Ancak İmamoğlu, siyasi duruşunu “meydan okuma” üzerine inşa ederek, kendisini Cumhurbaşkanı Erdoğan’ın karşısında bir rakip olarak konumlandırmaya çalışıyor. Oysa siyaset, meydan okuma değil, hizmet üretme yeridir.

İstanbul halkı, İmamoğlu’nu belediye başkanı olarak seçti. Ondan beklenen polemik ve siyasi şov değil, İstanbul için çalışmasıdır. Ancak görüyoruz ki İmamoğlu’nun gündemi, İstanbul’un sorunlarından çok, Cumhurbaşkanı Erdoğan’la girdiği yarıştan ve laf yetiştirmekten ibaret.

Bir de kendisinin hizmet için başına geçtiği halka sormak lazım, “İstanbul bugün hak ettiği hizmeti alıyor mu? Trafik çilesi bitti mi? Su kesintileri sona erdi mi?” Hayır. Ama buna rağmen İmamoğlu, İstanbul’un sorunlarını çözmek yerine, sürekli Ankara’ya mesaj göndermeyi tercih ediyor.

Sayın Cumhurbaşkanı, siyasi hayatı boyunca icraatlarıyla konuşan bir lider oldu. İstanbul Büyükşehir Belediye Başkanlığı yaptığı dönemde, şehrin kronikleşmiş tüm sorunlarını çözüme kavuşturdu. Su, ulaşım, altyapı gibi meselelerde attığı adımlar, bugün hala konuşuluyor. Çünkü o, İstanbul’u basamak olarak kullanmadı, İstanbul’a hizmet etti.

İmamoğlu ise, İstanbul’u bir sıçrama tahtası olarak görmekten vazgeçmedi. Belediye başkanı olduktan sonra, aklındaki tek şeyin bir sonraki koltuk olduğu artık herkesin malumu. İstanbul’u yönetmek için verilen yetkiyi, siyasi şov yapmak için kullanmak, ne siyasete ne de halka bir şey kazandırır. Zira talip olduğu makamın yetki mercii olan halk nezdinde itibar ve güven kaybından başka bir işe de yaramaz.

Ancak görüyoruz ki, yine eski siyaset anlayışı devreye giriyor. Hakaret, çarpıtma ve algı oyunları…

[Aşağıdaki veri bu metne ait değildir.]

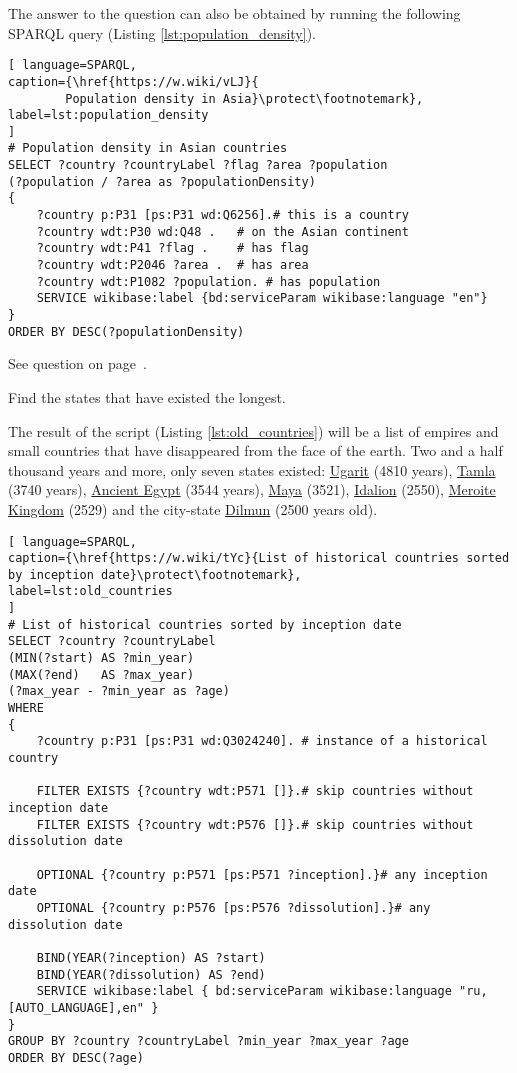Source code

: The answer to the question can also be obtained by running the following SPARQL query (Listing \ref{lst:population_density}).

\begin{lstlisting}[ language=SPARQL, 
caption={\href{https://w.wiki/vLJ}{
		Population density in Asia}\protect\footnotemark},
label=lst:population_density
]
# Population density in Asian countries
SELECT ?country ?countryLabel ?flag ?area ?population 
(?population / ?area as ?populationDensity)
{
	?country p:P31 [ps:P31 wd:Q6256].# this is a country
	?country wdt:P30 wd:Q48 .   # on the Asian continent 
	?country wdt:P41 ?flag .    # has flag
	?country wdt:P2046 ?area .  # has area
	?country wdt:P1082 ?population. # has population  
	SERVICE wikibase:label {bd:serviceParam wikibase:language "en"}
}
ORDER BY DESC(?populationDensity)
\end{lstlisting}

See question on page~\pageref{question:population_density}.
\begin{exercise}
\label{answer:old_countries}

Find the states that have existed the longest.

\end{exercise}

The result of the script (Listing \ref{lst:old_countries}) will be a list of empires and small countries that have disappeared from the face of the earth. Two and a half thousand years and more, only seven states existed: \href{https://w.wiki/vAT}{Ugarit} (4810 years), \href{https://w.wiki/vAU}{Tamla} (3740 years), \href{https://w.wiki/vAX}{Ancient Egypt} (3544 years), \href{https://w.wiki/vAY}{Maya} (3521), \href{ https://w.wiki/vAZ}{Idalion} (2550), \href{https://w.wiki/vAb}{Meroite Kingdom} (2529) and the city-state \href{https://w.wiki/vAf}{Dilmun} (2500 years old).

\begin{lstlisting}[ language=SPARQL, 
caption={\href{https://w.wiki/tYc}{List of historical countries sorted by inception date}\protect\footnotemark},
label=lst:old_countries
]
# List of historical countries sorted by inception date
SELECT ?country ?countryLabel 
(MIN(?start) AS ?min_year)
(MAX(?end)   AS ?max_year) 
(?max_year - ?min_year as ?age)
WHERE
{
	?country p:P31 [ps:P31 wd:Q3024240]. # instance of a historical country
	
	FILTER EXISTS {?country wdt:P571 []}.# skip countries without inception date
	FILTER EXISTS {?country wdt:P576 []}.# skip countries without dissolution date
	
	OPTIONAL {?country p:P571 [ps:P571 ?inception].}# any inception date
	OPTIONAL {?country p:P576 [ps:P576 ?dissolution].}# any dissolution date
	
	BIND(YEAR(?inception) AS ?start)
	BIND(YEAR(?dissolution) AS ?end)  
	SERVICE wikibase:label { bd:serviceParam wikibase:language "ru,[AUTO_LANGUAGE],en" }
}
GROUP BY ?country ?countryLabel ?min_year ?max_year ?age
ORDER BY DESC(?age)
\end{lstlisting}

Türkiye’nin bugün ihtiyacı olan şey, yapıcı, seviyeli ve nezaketli bir dilidir. Toplumun faydasına olacak projelerin konuşulması, çözüm önerilerinin tartışılması gerekirken, polemikler ve gereksiz kavramlar üzerinden gündem yaratma çabası, halkın gerçek sorunlarını unutturmaz.

Bu milletin beklentisi, meydan okumalar değil, icraatlardır. Siyaset, bir güç mücadelesi değil, hizmet yarışıdır. Eğer bir iddianız varsa, bunu polemiklerle değil, eserlerinizle ortaya koyarsınız. Cumhurbaşkanı Erdoğan’a gerçekten rakip olmak isteyenlerin yapması gereken şey, boş söylemler değil, millete dokunan işler üretmektir.

Bu noktada halkın ferasetine güvenmek gerekir. Türk milleti, kimin kendisi için çalıştığını, kimin boş sözlerle vakit kaybettiğini gayet iyi bilir. O yüzden siyaset sahnesinde uzun süre var olmak isteyenlerin, boş söylemler yerine somut projeler üretmesi gerektiğini hatırlatmakta fayda var.